----- DATA PROVIDED
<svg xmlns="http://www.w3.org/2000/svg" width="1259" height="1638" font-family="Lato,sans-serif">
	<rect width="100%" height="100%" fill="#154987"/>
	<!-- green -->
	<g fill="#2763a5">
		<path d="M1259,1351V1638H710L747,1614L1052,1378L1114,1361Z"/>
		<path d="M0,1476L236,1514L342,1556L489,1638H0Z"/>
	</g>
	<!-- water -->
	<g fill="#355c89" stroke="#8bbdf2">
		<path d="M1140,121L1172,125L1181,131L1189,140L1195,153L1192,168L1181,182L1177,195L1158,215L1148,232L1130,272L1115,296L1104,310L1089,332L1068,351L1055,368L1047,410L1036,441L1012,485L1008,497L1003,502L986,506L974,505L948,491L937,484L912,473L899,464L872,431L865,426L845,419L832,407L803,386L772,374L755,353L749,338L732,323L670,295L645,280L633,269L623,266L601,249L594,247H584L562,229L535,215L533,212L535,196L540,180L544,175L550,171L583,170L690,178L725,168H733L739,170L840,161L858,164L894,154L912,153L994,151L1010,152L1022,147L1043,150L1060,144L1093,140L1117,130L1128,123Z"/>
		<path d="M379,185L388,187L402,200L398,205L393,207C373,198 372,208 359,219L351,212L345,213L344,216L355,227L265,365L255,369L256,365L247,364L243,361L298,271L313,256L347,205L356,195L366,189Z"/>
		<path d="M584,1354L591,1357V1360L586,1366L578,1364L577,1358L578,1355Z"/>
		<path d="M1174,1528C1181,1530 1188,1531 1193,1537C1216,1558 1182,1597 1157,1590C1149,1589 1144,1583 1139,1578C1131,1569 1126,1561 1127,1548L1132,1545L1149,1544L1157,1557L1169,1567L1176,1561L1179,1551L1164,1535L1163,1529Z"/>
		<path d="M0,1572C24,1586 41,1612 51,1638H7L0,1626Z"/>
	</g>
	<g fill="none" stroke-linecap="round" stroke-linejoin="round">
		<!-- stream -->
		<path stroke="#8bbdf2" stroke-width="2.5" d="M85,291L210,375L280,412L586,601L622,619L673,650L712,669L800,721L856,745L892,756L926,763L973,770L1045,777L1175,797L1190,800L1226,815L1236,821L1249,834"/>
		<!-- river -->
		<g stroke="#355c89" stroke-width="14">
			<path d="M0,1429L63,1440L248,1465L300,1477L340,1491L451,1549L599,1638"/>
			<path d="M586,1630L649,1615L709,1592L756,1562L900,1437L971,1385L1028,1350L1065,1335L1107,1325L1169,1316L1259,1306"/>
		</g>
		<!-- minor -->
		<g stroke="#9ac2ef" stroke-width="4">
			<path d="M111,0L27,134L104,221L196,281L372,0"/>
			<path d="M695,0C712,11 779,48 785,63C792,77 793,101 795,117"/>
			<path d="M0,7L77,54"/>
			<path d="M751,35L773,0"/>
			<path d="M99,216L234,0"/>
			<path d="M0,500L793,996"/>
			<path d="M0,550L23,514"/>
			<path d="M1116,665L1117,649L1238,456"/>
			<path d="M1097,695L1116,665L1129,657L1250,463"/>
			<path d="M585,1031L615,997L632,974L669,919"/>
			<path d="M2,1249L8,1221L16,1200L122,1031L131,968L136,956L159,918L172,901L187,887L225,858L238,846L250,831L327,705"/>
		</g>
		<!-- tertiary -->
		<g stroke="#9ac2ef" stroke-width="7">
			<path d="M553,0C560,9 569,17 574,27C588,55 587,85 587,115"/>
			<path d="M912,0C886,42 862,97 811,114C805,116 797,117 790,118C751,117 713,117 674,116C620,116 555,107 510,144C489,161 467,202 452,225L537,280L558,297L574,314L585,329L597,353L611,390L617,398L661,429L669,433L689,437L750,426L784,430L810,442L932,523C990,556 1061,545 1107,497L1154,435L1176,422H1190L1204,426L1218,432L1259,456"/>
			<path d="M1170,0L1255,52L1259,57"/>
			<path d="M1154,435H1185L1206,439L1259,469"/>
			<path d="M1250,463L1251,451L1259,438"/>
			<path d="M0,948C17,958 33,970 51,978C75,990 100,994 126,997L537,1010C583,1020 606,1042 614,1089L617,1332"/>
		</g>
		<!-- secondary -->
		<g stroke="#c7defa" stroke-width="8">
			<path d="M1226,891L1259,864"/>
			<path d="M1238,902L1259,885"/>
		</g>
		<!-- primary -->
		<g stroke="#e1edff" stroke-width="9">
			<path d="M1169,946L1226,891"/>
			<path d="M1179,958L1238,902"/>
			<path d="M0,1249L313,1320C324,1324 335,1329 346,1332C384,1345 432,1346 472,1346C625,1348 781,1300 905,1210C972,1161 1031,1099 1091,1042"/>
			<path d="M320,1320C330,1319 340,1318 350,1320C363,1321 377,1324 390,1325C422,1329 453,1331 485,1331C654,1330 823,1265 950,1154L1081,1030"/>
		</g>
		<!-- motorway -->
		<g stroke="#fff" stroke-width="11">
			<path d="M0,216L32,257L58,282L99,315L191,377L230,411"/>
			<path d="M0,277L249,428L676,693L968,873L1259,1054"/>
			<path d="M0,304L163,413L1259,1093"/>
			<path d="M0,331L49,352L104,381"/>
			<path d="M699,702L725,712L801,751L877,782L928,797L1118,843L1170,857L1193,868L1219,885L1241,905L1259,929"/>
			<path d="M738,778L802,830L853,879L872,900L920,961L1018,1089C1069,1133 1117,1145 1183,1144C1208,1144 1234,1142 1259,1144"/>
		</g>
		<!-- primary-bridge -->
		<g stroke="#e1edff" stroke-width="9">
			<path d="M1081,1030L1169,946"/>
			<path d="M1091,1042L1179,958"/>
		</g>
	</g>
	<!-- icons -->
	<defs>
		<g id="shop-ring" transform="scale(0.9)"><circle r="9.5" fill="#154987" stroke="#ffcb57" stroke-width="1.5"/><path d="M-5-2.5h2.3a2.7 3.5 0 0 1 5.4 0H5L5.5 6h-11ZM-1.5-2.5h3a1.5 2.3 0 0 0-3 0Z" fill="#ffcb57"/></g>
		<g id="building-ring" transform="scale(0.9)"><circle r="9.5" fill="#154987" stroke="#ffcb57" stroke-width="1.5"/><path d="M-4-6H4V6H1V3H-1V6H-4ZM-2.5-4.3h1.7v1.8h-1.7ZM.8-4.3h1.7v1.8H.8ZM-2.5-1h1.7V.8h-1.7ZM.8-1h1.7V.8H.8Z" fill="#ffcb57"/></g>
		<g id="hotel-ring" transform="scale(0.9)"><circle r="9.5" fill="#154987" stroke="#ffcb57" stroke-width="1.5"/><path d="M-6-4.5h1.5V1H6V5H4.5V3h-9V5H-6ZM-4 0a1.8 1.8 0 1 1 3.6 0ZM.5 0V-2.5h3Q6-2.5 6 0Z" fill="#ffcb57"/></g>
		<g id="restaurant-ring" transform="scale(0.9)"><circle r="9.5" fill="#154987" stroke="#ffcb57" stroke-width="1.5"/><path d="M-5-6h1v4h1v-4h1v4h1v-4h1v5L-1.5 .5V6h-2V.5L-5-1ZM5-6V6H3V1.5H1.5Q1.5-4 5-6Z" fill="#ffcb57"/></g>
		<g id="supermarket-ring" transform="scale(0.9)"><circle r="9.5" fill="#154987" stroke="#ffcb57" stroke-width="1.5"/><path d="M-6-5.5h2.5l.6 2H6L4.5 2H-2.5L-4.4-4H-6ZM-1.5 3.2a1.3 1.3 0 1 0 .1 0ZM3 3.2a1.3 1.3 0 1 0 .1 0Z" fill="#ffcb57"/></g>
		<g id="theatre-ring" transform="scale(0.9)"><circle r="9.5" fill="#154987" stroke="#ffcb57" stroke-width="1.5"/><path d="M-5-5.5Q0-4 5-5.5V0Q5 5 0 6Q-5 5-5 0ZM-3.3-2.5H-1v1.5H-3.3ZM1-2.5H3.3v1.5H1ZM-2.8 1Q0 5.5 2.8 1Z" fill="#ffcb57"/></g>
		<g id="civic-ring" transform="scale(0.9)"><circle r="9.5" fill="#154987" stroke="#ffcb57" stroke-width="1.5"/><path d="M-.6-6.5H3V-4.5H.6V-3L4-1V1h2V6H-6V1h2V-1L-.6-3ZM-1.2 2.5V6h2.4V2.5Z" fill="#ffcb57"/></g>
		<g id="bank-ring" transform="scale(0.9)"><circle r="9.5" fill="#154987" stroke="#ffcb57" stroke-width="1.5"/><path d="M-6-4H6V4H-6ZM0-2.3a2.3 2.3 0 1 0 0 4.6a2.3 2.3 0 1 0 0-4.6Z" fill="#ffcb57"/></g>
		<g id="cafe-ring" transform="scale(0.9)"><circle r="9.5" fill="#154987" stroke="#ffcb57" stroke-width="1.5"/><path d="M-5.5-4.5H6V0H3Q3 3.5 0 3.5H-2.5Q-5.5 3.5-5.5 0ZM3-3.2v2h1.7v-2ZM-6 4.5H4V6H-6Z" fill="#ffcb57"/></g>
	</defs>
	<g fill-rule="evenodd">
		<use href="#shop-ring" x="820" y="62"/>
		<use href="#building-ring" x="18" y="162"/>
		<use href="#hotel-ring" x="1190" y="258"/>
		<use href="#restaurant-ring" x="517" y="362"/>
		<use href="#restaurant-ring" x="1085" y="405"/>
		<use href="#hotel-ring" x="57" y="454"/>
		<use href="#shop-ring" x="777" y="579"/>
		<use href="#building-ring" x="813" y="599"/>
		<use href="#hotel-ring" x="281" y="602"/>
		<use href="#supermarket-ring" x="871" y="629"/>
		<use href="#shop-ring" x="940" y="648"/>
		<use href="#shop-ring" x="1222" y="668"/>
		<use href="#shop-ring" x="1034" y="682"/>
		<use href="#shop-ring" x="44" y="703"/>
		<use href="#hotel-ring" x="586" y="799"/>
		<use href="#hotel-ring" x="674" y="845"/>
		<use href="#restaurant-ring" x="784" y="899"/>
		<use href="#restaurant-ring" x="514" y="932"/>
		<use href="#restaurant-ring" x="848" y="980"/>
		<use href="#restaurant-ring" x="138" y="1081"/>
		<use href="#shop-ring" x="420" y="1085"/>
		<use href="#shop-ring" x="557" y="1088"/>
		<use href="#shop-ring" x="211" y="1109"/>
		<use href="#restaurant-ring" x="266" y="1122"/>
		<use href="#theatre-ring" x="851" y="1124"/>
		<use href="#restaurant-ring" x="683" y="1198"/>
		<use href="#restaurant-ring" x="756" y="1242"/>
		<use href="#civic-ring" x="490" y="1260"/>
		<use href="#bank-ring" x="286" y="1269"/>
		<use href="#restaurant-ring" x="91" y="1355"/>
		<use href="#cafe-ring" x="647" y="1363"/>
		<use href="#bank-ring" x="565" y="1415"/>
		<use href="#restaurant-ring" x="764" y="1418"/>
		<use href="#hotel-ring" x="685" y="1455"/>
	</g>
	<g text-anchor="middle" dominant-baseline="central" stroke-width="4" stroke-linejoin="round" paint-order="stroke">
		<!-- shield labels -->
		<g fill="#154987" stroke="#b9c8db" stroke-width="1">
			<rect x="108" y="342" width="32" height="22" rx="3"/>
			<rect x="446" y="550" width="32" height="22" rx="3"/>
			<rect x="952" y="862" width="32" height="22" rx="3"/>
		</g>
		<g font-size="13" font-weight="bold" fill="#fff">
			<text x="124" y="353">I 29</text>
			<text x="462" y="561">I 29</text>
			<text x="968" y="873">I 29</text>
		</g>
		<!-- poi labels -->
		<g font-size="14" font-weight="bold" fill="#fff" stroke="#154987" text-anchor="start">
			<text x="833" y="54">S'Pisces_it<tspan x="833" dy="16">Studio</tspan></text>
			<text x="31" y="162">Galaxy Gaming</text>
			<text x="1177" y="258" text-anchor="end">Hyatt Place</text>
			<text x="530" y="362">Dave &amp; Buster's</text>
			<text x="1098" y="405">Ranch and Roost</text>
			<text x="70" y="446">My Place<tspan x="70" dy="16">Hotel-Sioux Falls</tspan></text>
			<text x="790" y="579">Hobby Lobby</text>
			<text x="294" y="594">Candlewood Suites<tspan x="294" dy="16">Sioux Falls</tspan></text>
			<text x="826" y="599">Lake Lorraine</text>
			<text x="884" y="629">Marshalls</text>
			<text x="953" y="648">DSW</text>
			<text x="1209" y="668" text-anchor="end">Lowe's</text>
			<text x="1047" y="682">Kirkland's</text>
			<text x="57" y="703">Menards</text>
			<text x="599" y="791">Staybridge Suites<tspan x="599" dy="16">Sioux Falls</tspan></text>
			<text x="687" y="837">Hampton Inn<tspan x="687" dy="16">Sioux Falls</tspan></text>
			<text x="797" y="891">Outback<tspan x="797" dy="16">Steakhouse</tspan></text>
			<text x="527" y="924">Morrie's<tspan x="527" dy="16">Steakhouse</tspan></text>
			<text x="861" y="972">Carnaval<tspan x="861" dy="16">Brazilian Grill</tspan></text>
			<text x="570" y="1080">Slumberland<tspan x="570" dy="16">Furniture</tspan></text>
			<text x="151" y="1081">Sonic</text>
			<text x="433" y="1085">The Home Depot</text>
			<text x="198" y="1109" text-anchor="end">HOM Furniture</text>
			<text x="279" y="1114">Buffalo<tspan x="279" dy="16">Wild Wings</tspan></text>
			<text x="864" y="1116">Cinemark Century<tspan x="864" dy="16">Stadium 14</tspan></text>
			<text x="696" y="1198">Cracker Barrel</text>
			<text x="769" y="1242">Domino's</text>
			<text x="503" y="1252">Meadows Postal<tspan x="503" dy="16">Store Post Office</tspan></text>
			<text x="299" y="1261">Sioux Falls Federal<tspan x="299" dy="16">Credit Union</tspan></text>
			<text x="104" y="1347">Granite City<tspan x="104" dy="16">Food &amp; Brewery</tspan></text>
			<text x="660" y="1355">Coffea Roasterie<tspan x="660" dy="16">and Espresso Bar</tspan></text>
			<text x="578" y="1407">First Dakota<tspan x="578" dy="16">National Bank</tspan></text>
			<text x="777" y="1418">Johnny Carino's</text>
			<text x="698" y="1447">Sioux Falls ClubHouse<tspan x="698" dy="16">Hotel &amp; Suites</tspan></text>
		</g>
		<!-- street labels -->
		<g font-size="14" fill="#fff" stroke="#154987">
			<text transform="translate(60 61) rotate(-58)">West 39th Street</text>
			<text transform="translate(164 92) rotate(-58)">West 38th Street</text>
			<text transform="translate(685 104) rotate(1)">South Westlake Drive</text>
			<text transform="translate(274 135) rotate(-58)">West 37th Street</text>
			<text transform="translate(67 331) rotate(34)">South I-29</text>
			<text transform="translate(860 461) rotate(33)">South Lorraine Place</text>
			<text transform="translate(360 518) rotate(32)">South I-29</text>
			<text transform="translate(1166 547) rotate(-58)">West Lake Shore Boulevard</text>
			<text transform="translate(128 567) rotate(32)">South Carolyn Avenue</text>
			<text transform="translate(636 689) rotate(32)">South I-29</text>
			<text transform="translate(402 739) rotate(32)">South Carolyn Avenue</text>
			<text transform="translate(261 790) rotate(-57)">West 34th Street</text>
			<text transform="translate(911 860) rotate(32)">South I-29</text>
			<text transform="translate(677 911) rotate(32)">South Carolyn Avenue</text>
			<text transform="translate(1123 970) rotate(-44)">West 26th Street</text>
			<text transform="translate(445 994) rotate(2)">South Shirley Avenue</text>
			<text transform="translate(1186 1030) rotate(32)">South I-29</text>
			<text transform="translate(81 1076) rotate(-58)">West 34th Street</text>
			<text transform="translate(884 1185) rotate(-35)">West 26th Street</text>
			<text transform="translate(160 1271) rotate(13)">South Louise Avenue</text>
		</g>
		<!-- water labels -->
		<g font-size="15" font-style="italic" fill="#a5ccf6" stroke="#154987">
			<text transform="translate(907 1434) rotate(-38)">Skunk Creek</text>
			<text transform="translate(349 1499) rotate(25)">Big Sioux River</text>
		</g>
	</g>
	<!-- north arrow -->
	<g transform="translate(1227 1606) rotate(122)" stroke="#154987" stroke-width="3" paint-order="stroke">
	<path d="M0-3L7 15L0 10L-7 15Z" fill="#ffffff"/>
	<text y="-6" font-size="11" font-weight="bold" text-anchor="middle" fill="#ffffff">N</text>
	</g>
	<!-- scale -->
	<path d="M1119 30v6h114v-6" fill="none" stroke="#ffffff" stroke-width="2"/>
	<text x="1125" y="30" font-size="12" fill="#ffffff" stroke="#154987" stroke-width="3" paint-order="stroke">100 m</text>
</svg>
----------
INSTRUCTIONS TO FOLLOW: Check each line of the records for the word "middle", then state how many lines have it, as a number only.

COMPLETED EXERCISE: 2